(begin)

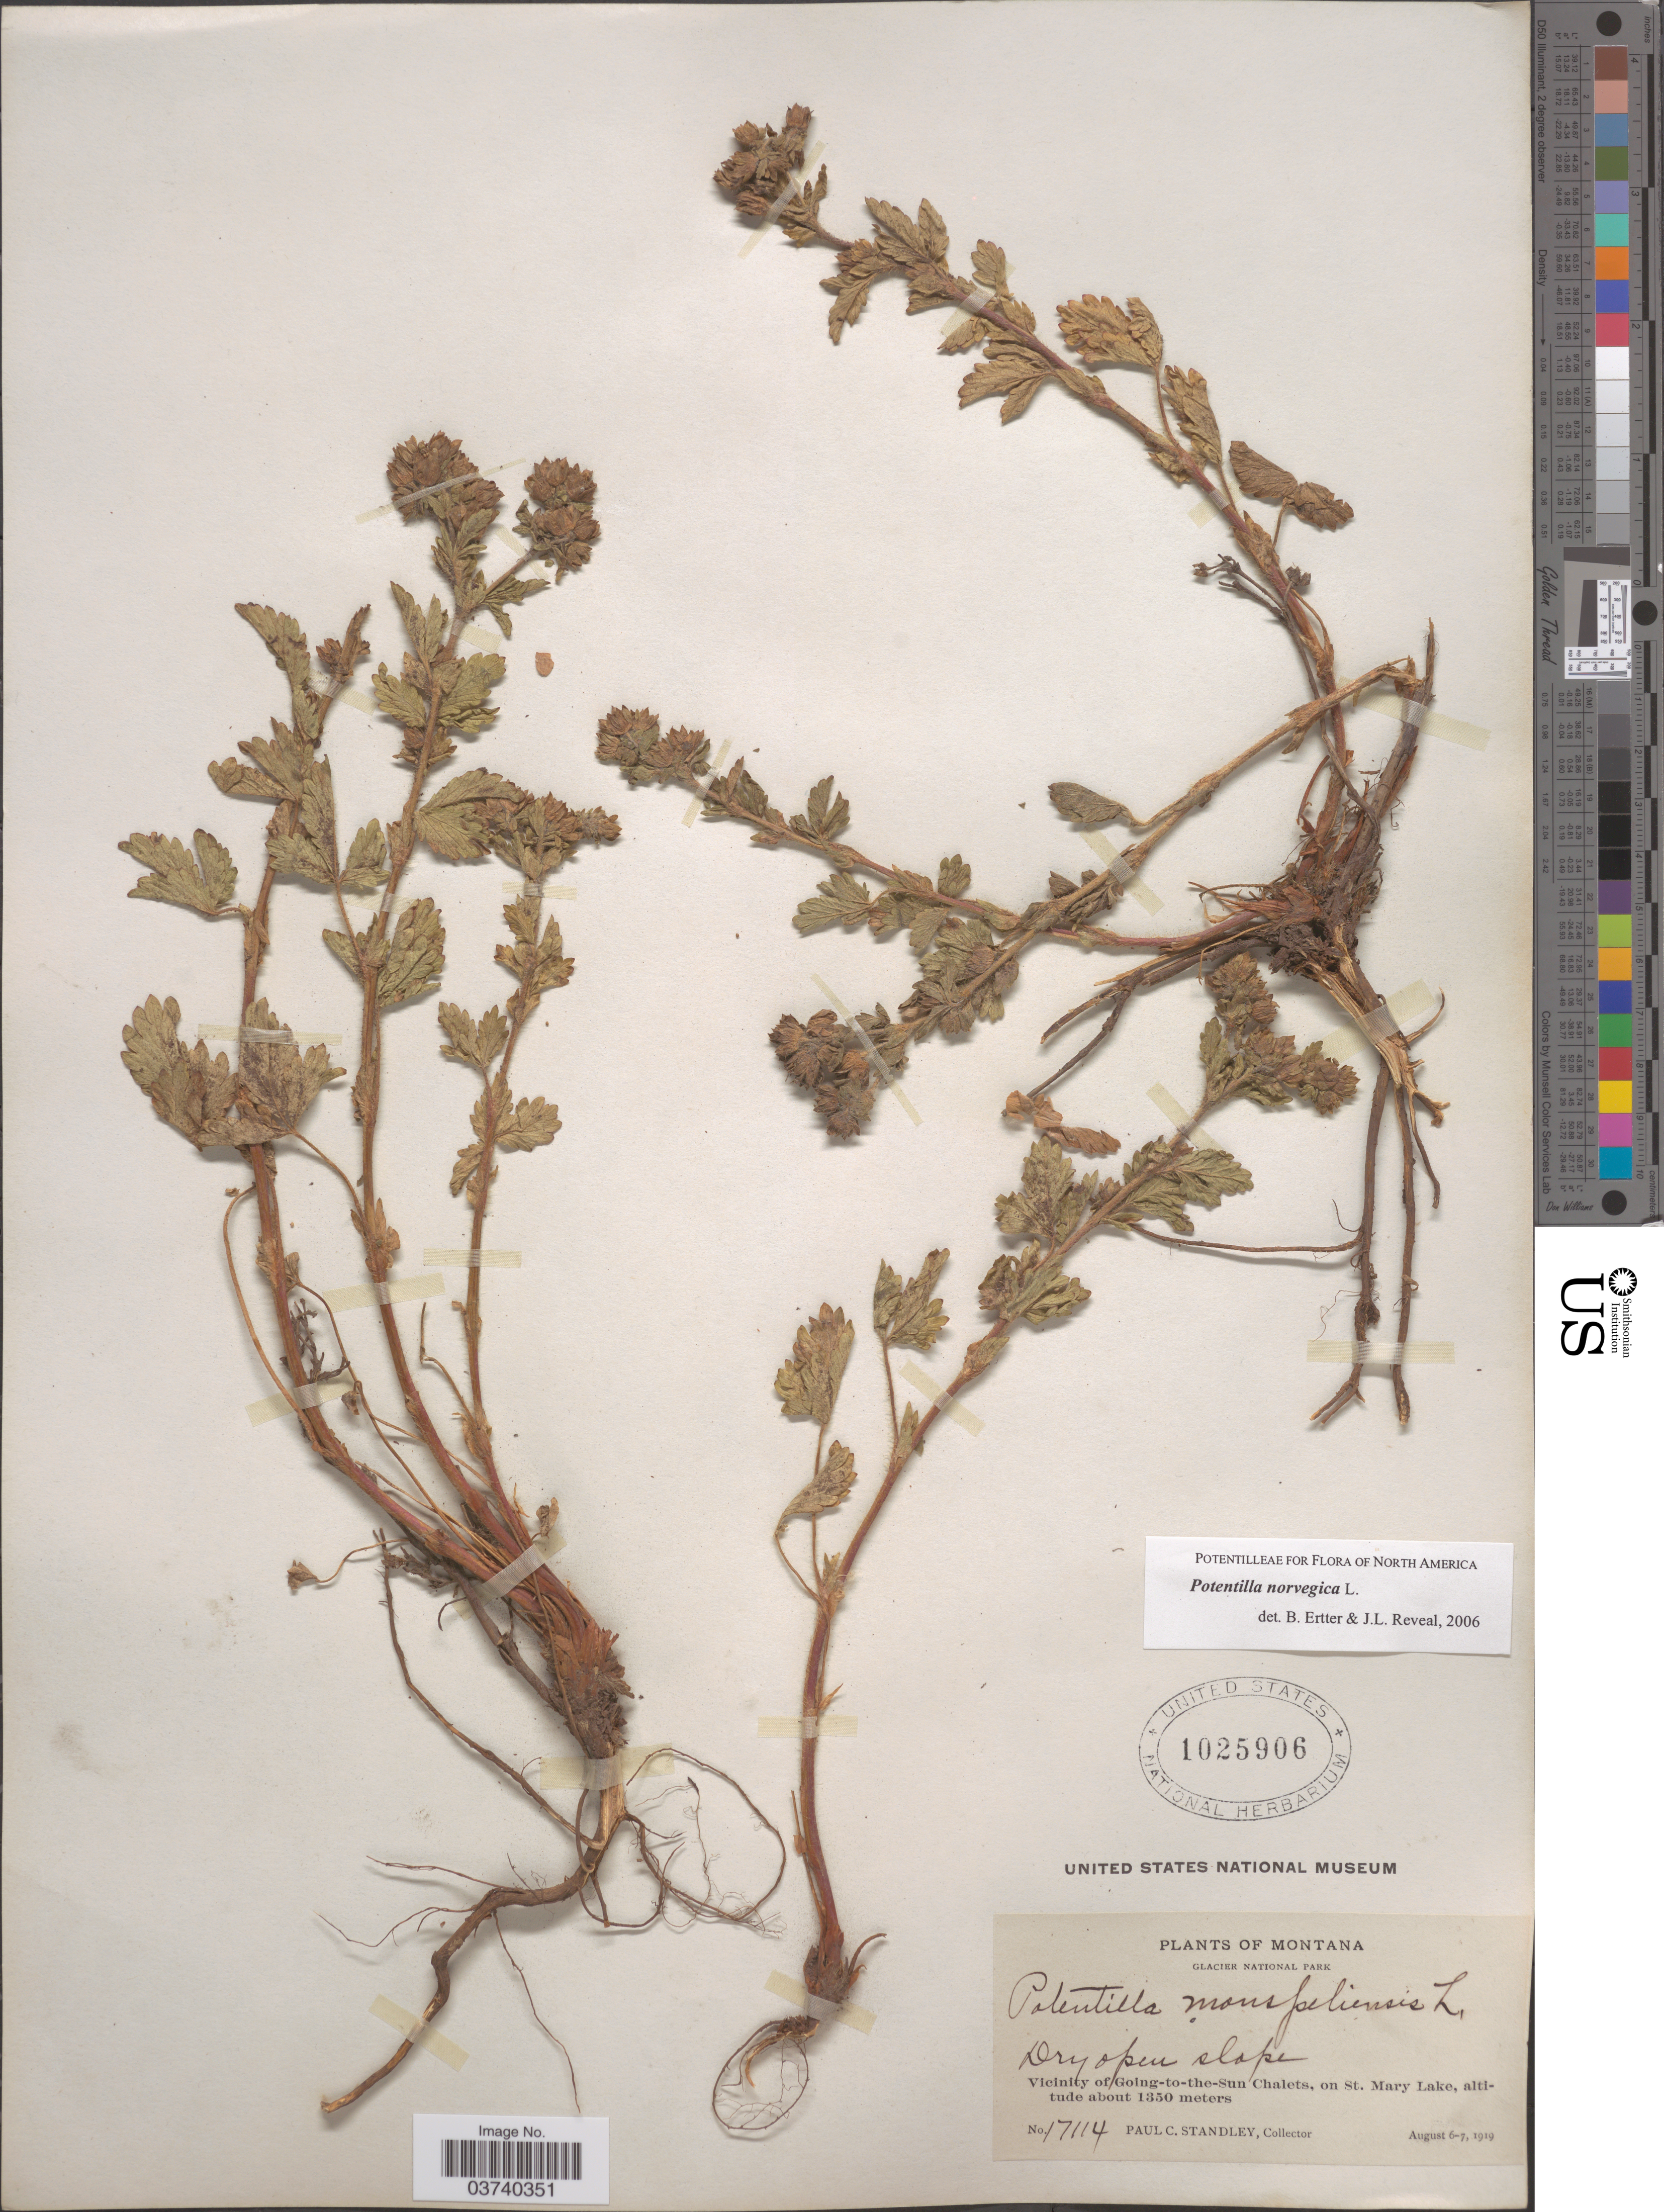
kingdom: Plantae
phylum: Tracheophyta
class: Magnoliopsida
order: Rosales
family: Rosaceae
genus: Potentilla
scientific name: Potentilla norvegica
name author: L.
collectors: P. C. Standley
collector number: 17114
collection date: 1919-08-06/1919-08-07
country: United States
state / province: Montana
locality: Glacier National Park. Vicinity of Going-to-tthe-Sun Chalets, on St. Mary Lake.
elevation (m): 1350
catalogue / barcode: US 1025906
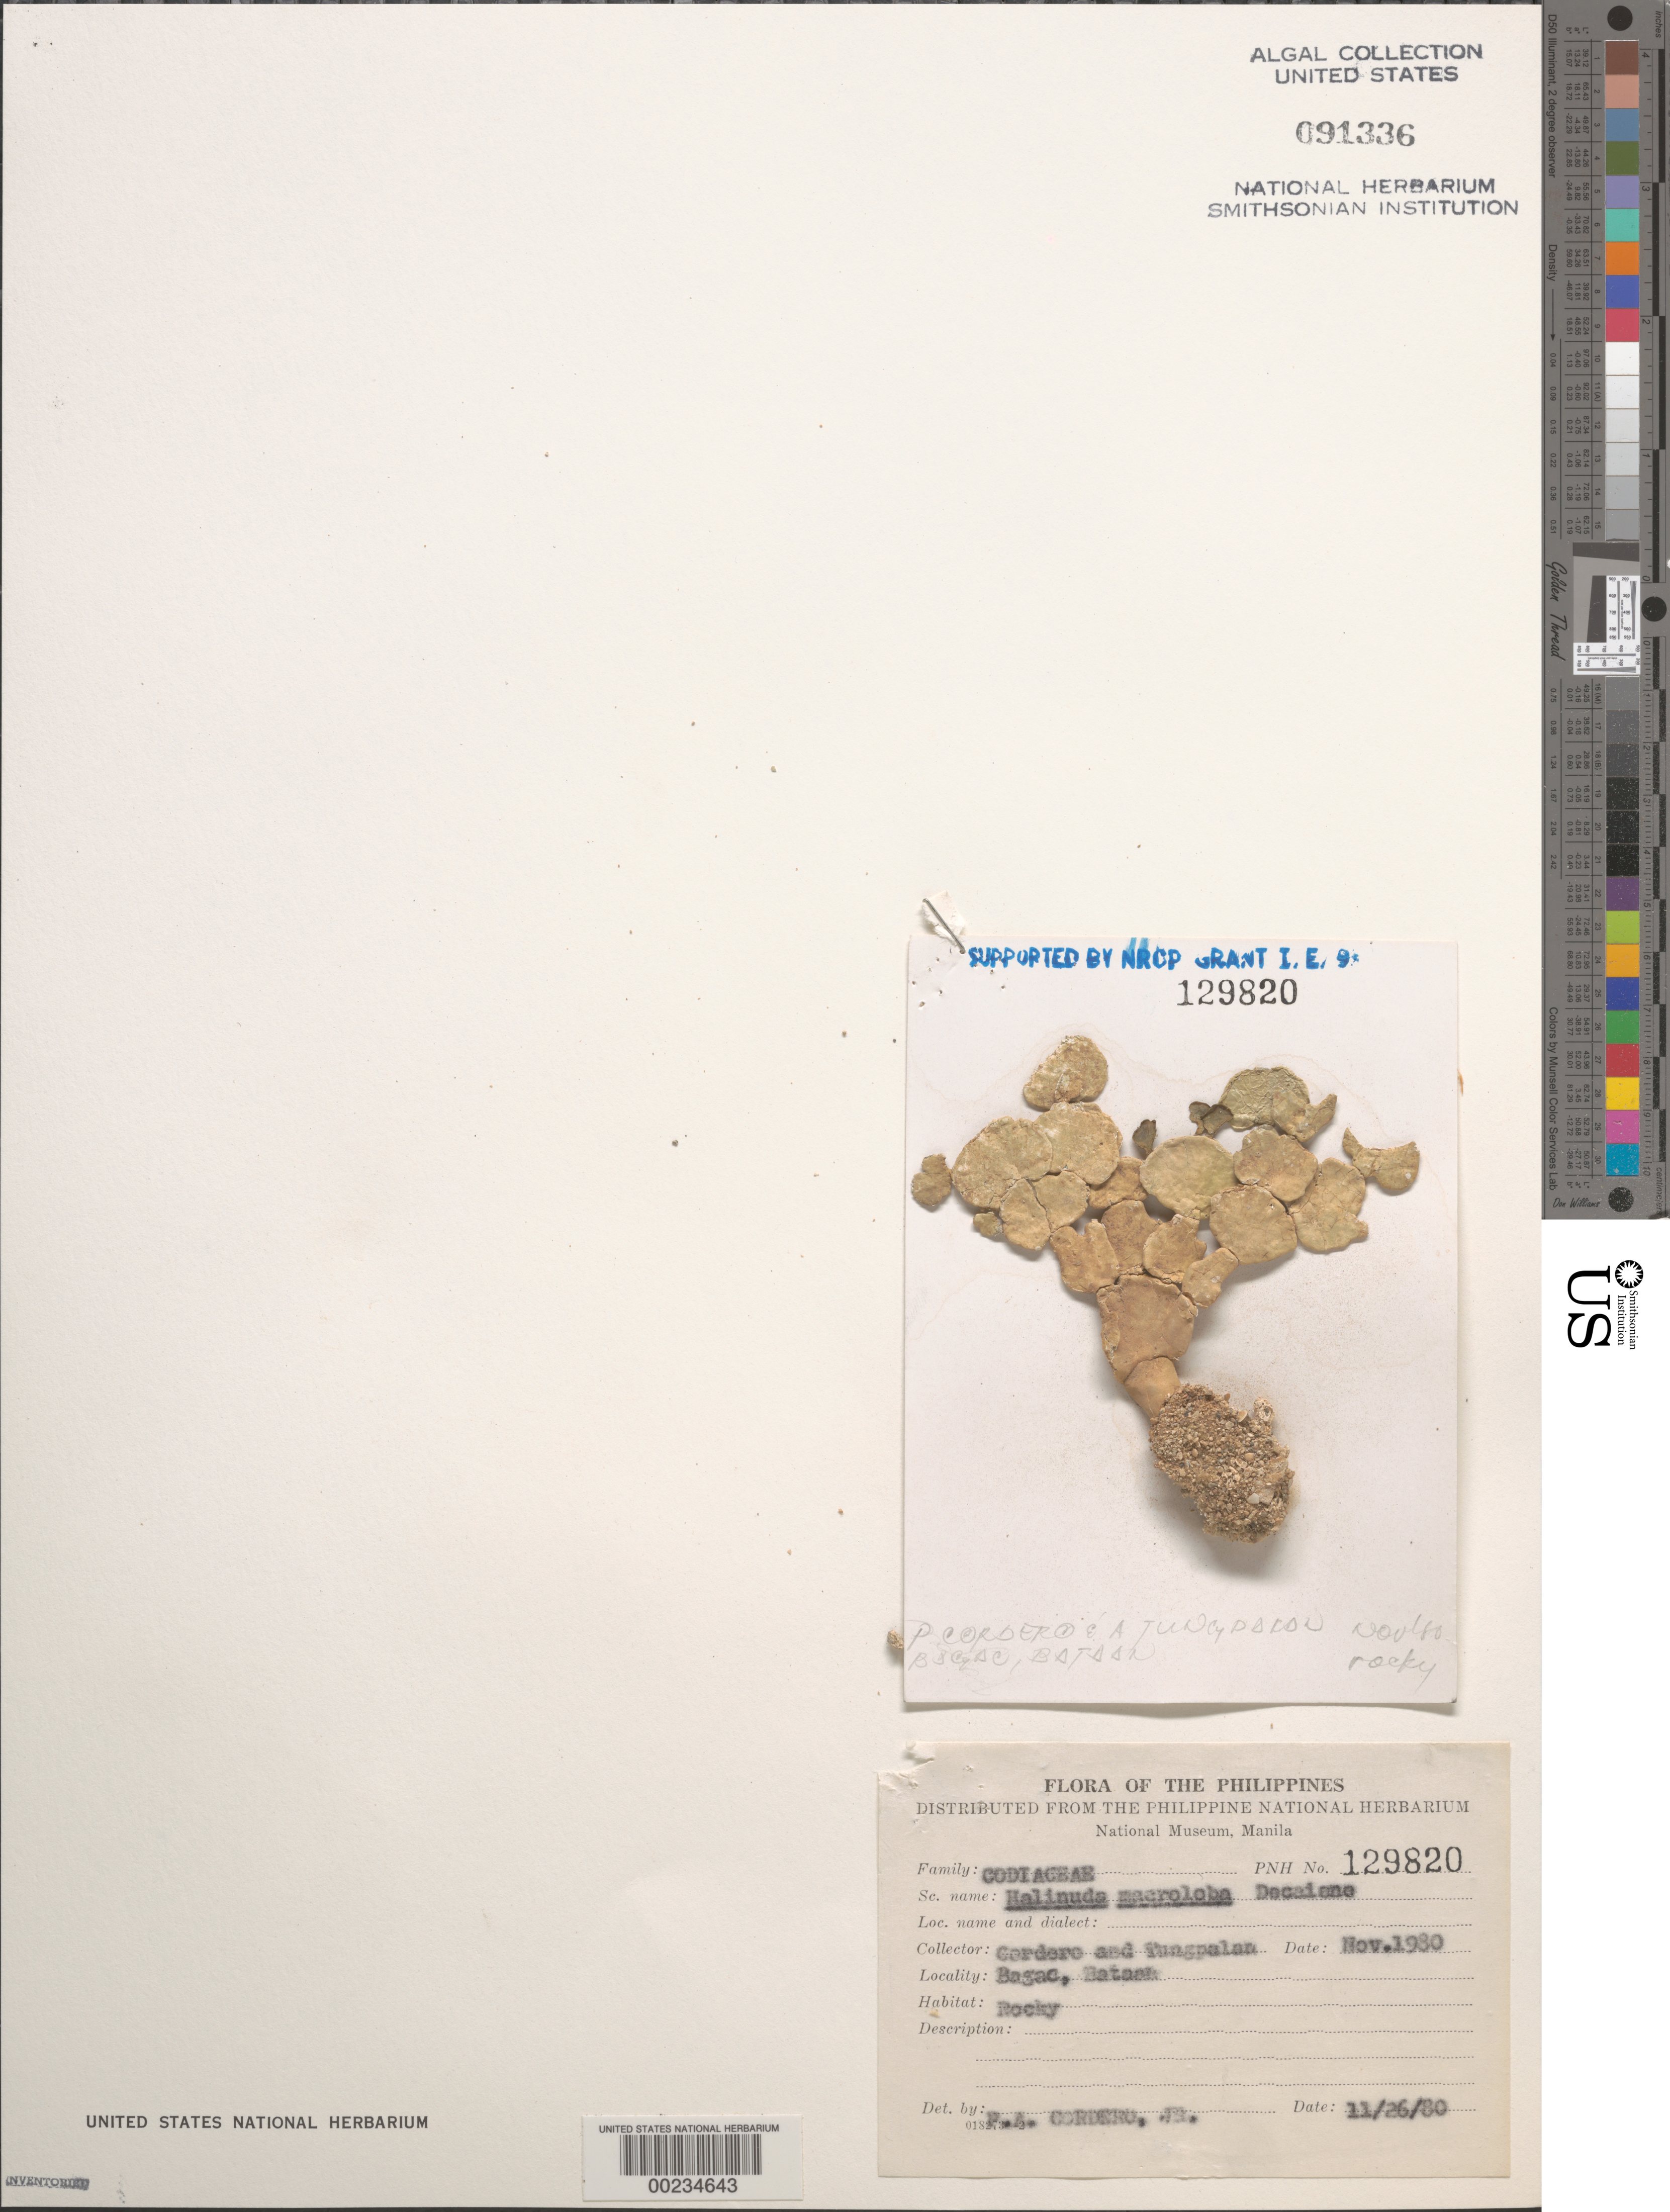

(end)

YOUR INSTRUCTIONS:
Reproduce the entries verbatim from the line containing "state / province: Montana" through the end of the entries, omitting any pictures.

WORKED SOLUTION:
state / province: Montana
locality: Glacier National Park. Vicinity of Going-to-tthe-Sun Chalets, on St. Mary Lake.
elevation (m): 1350
catalogue / barcode: US 1025906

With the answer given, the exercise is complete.